Transcribed page contents:
◇ ◇ ◇ ◇
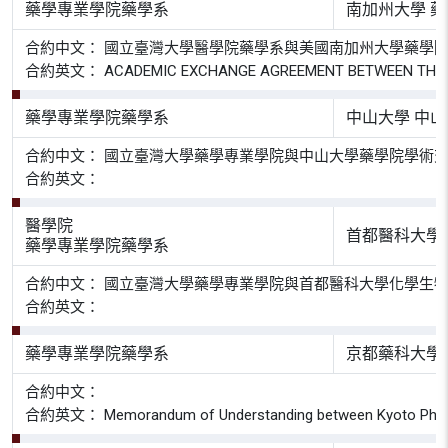
藥學專業學院藥學系
南加州大學 
合約中文： 國立臺灣大學醫學院藥學系與美國南加州大學藥學
合約英文： ACADEMIC EXCHANGE AGREEMENT BETWEEN THE UNI
藥學專業學院藥學系
中山大學 中
合約中文： 國立臺灣大學藥學專業學院與中山大學藥學院學術
合約英文：
醫學院
首都醫科大學
藥學專業學院藥學系
合約中文： 國立臺灣大學藥學專業學院與首都醫科大學化學生
合約英文：
藥學專業學院藥學系
京都藥科大學
合約中文：
合約英文： Memorandum of Understanding between Kyoto Pharmaceu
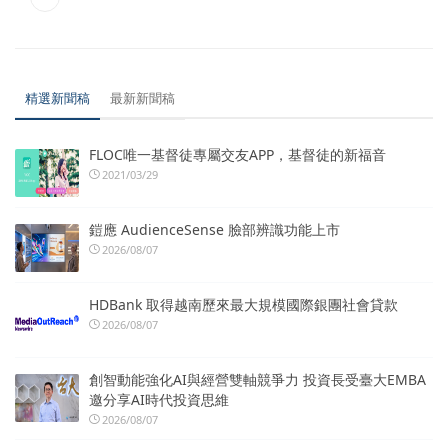
精選新聞稿
最新新聞稿
FLOC唯一基督徒專屬交友APP，基督徒的新福音
2021/03/29
鎧應 AudienceSense 臉部辨識功能上市
2026/08/07
HDBank 取得越南歷來最大規模國際銀團社會貸款
2026/08/07
創智動能強化AI與經營雙軸競爭力 投資長受臺大EMBA
邀分享AI時代投資思維
2026/08/07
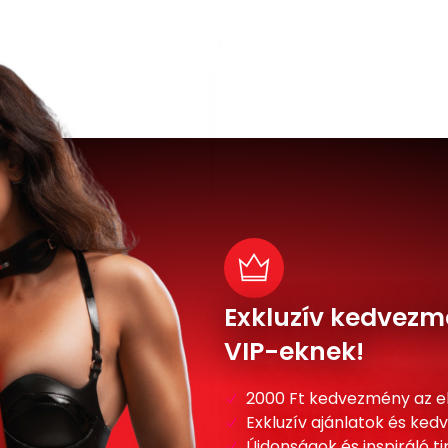
Exkluzív kedvezm
VIP-eknek!
2000 Ft kedvezmény az e
Exkluzív ajánlatok és ke
Újdonságok és inspiráló t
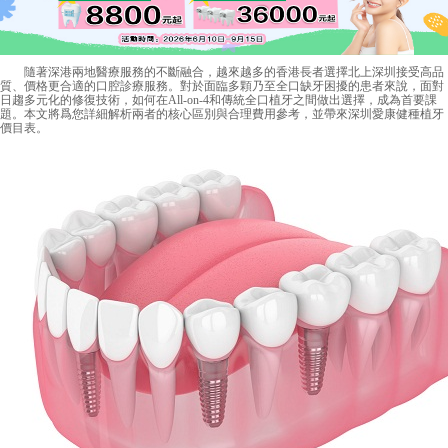
隨著深港兩地醫療服務的不斷融合，越來越多的香港長者選擇北上深圳接受高品
質、價格更合適的口腔診療服務。對於面臨多顆乃至全口缺牙困擾的患者來說，面對
日趨多元化的修復技術，如何在All-on-4和傳統全口植牙之間做出選擇，成為首要課
題。本文將爲您詳細解析兩者的核心區別與合理費用參考，並帶來深圳愛康健種植牙
價目表。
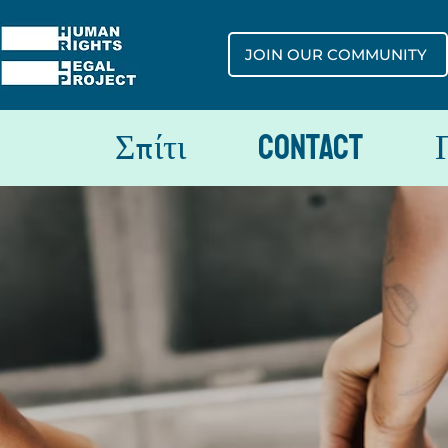
JOIN OUR COMMUNITY
Σπίτι
Contact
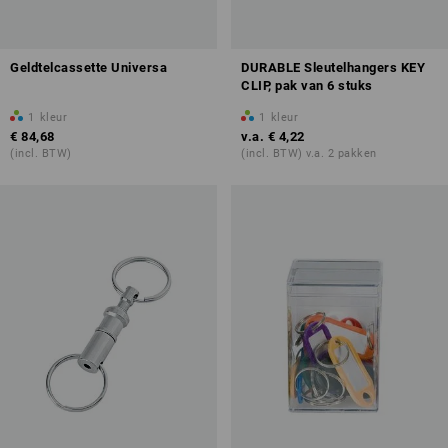
Geldtelcassette Universa
DURABLE Sleutelhangers KEY
CLIP, pak van 6 stuks
1
kleur
1
kleur
€ 84,68
v.a.
€ 4,22
(incl. BTW)
(incl. BTW) v.a. 2 pakken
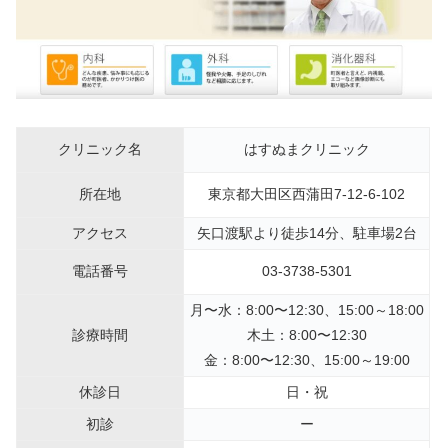
クリニック名
はすぬまクリニック
所在地
東京都大田区西蒲田7-12-6-102
アクセス
矢口渡駅より徒歩14分、駐車場2台
電話番号
03-3738-5301
月〜水：8:00〜12:30、15:00～18:00
診療時間
木土：8:00〜12:30
金：8:00〜12:30、15:00～19:00
休診日
日・祝
初診
ー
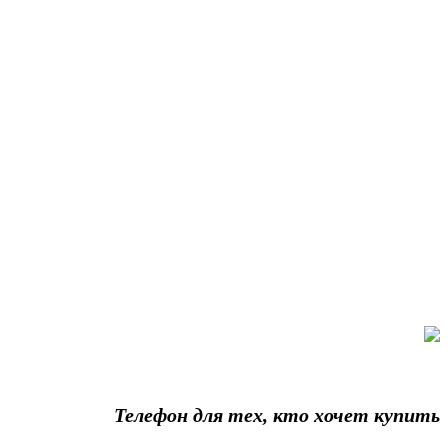
Телефон для тех, кто хочет купить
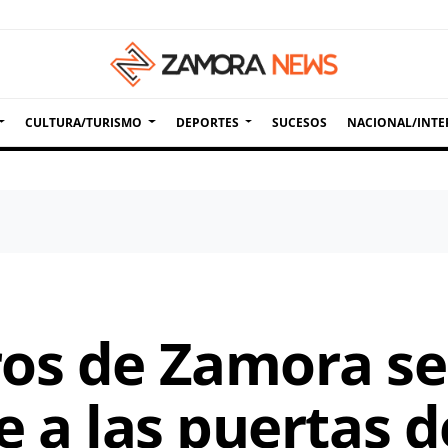
CULTURA/TURISMO
DEPORTES
SUCESOS
NACIONAL/INTE
os de Zamora se
e a las puertas 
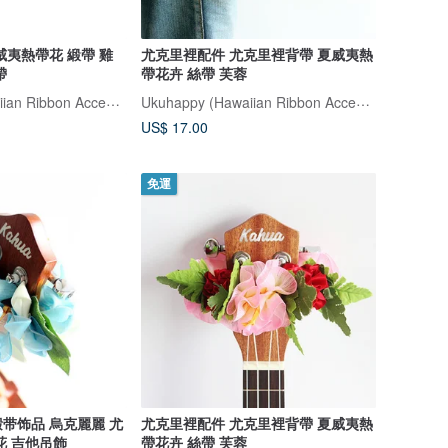
威夷熱帶花 緞帶 雞
尤克里裡配件 尤克里裡背帶 夏威夷熱
帶
帶花卉 絲帶 芙蓉
Ukuhappy (Hawaiian Ribbon Accessory)
Ukuhappy (Hawaiian Ribbon Accessory)
US$ 17.00
免運
带饰品 烏克麗麗 尤
尤克里裡配件 尤克里裡背帶 夏威夷熱
花 吉他吊飾
帶花卉 絲帶 芙蓉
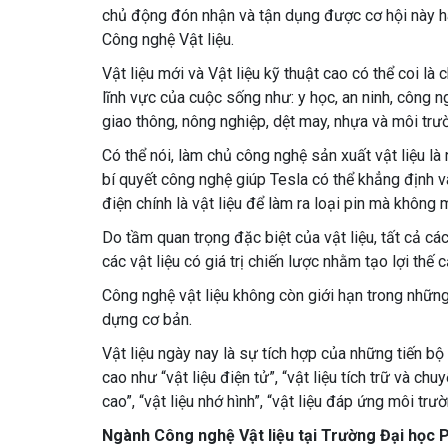
chủ động đón nhận và tận dụng được cơ hội này ha
Công nghệ Vật liệu.
Vật liệu mới và Vật liệu kỹ thuật cao có thể coi là
lĩnh vực của cuộc sống như: y học, an ninh, công ng
giao thông, nông nghiệp, dệt may, nhựa và môi tr
Có thể nói, làm chủ công nghệ sản xuất vật liệu là
bí quyết công nghệ giúp Tesla có thể khẳng định v
điện chính là vật liệu để làm ra loại pin mà không
Do tầm quan trọng đặc biệt của vật liệu, tất cả các
các vật liệu có giá trị chiến lược nhằm tạo lợi thế 
Công nghệ vật liệu không còn giới hạn trong những 
dựng cơ bản.
Vật liệu ngày nay là sự tích hợp của những tiến 
cao như “vật liệu điện tử”, “vật liệu tích trữ và c
cao”, “vật liệu nhớ hình”, “vật liệu đáp ứng môi trư
Ngành Công nghệ Vật liệu tại Trường Đại học 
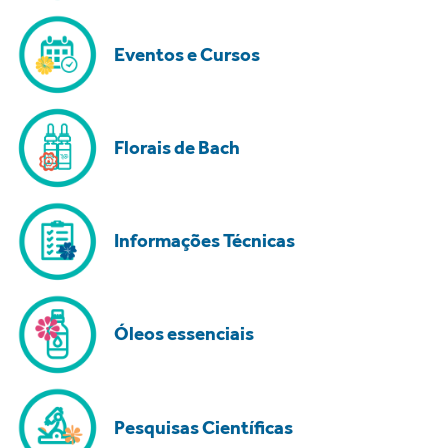
Eventos e Cursos
Florais de Bach
Informações Técnicas
Óleos essenciais
Pesquisas Científicas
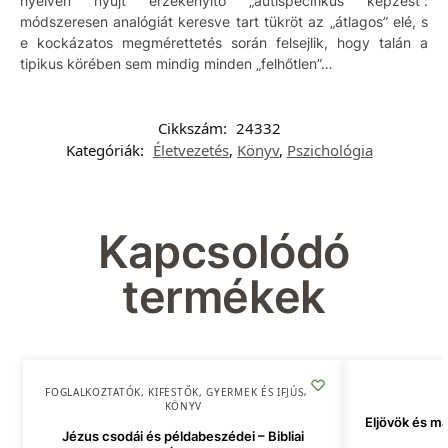
nyelvén nyújt érzékenyítő „autispecifikus képzést”:
módszeresen analógiát keresve tart tükröt az „átlagos” elé, s
e kockázatos megmérettetés során felsejlik, hogy talán a
tipikus körében sem mindig minden „felhőtlen”…
Cikkszám:
24332
Kategóriák:
Életvezetés
,
Könyv
,
Pszichológia
Kapcsolódó
termékek
FOGLALKOZTATÓK, KIFESTŐK
,
GYERMEK ÉS IFJÚSÁG
,
KÖNYV
Eljövök és ma
Jézus csodái és példabeszédei – Bibliai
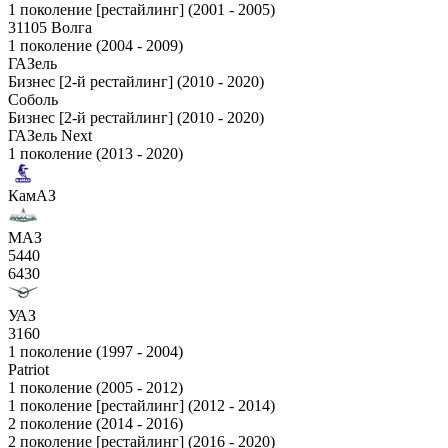
1 поколение [рестайлинг] (2001 - 2005)
31105 Волга
1 поколение (2004 - 2009)
ГАЗель
Бизнес [2-й рестайлинг] (2010 - 2020)
Соболь
Бизнес [2-й рестайлинг] (2010 - 2020)
ГАЗель Next
1 поколение (2013 - 2020)
КамАЗ
МАЗ
5440
6430
УАЗ
3160
1 поколение (1997 - 2004)
Patriot
1 поколение (2005 - 2012)
1 поколение [рестайлинг] (2012 - 2014)
2 поколение (2014 - 2016)
2 поколение [рестайлинг] (2016 - 2020)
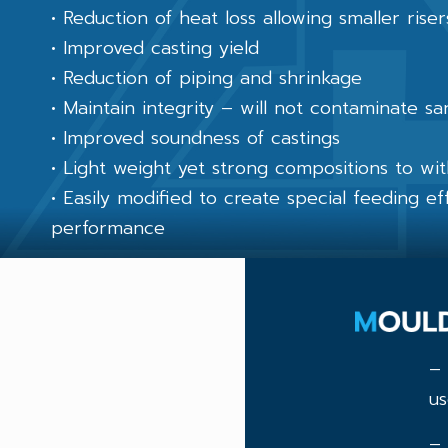
• Reduction of heat loss allowing smaller rise
• Improved casting yield
• Reduction of piping and shrinkage
• Maintain integrity – will not contaminate s
• Improved soundness of castings
• Light weight yet strong compositions to wi
• Easily modified to create special feeding e
performance
– 
us
– 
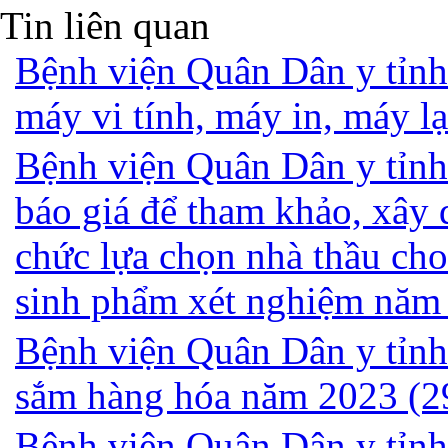
Tin liên quan
Bệnh viện Quân Dân y tỉnh
máy vi tính, máy in, máy 
Bệnh viện Quân Dân y tỉnh
báo giá để tham khảo, xây 
chức lựa chọn nhà thầu cho 
sinh phẩm xét nghiệm năm
Bệnh viện Quân Dân y tỉnh
sắm hàng hóa năm 2023
(2
Bệnh viện Quân Dân y tỉnh 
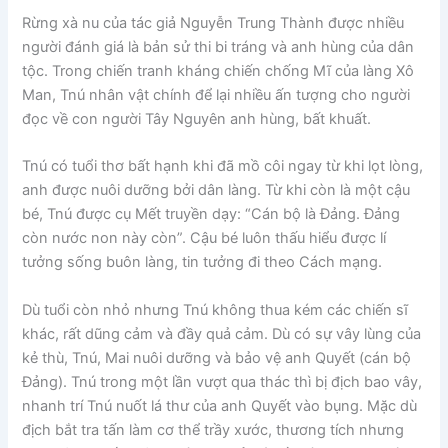
Rừng xà nu của tác giả Nguyễn Trung Thành được nhiều
người đánh giá là bản sử thi bi tráng và anh hùng của dân
tộc. Trong chiến tranh kháng chiến chống Mĩ của làng Xô
Man, Tnú nhân vật chính để lại nhiều ấn tượng cho người
đọc về con người Tây Nguyên anh hùng, bất khuất.
Tnú có tuổi thơ bất hạnh khi đã mồ côi ngay từ khi lọt lòng,
anh được nuôi dưỡng bởi dân làng. Từ khi còn là một cậu
bé, Tnú được cụ Mết truyền dạy: “Cán bộ là Đảng. Đảng
còn nước non này còn”. Cậu bé luôn thấu hiểu được lí
tưởng sống buôn làng, tin tưởng đi theo Cách mạng.
Dù tuổi còn nhỏ nhưng Tnú không thua kém các chiến sĩ
khác, rất dũng cảm và đầy quả cảm. Dù có sự vây lùng của
kẻ thù, Tnú, Mai nuôi dưỡng và bảo vệ anh Quyết (cán bộ
Đảng). Tnú trong một lần vượt qua thác thì bị địch bao vây,
nhanh trí Tnú nuốt lá thư của anh Quyết vào bụng. Mặc dù
địch bắt tra tấn làm cơ thể trầy xước, thương tích nhưng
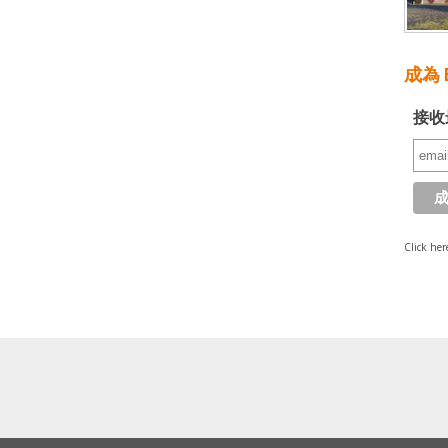
成為 E
接收
Click her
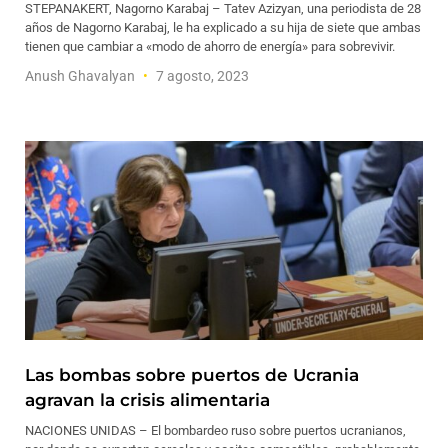
STEPANAKERT, Nagorno Karabaj – Tatev Azizyan, una periodista de 28
años de Nagorno Karabaj, le ha explicado a su hija de siete que ambas
tienen que cambiar a «modo de ahorro de energía» para sobrevivir.
Anush Ghavalyan
7 agosto, 2023
Las bombas sobre puertos de Ucrania
agravan la crisis alimentaria
NACIONES UNIDAS – El bombardeo ruso sobre puertos ucranianos,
◇ ◇ ◇ ◇
● YOUR ASSIGNMENT: Collect each line of the entries that has the word "Reduction", copying it in full.

● ANSWER SECTION:
• Reduction of heat loss allowing smaller rise
• Reduction of piping and shrinkage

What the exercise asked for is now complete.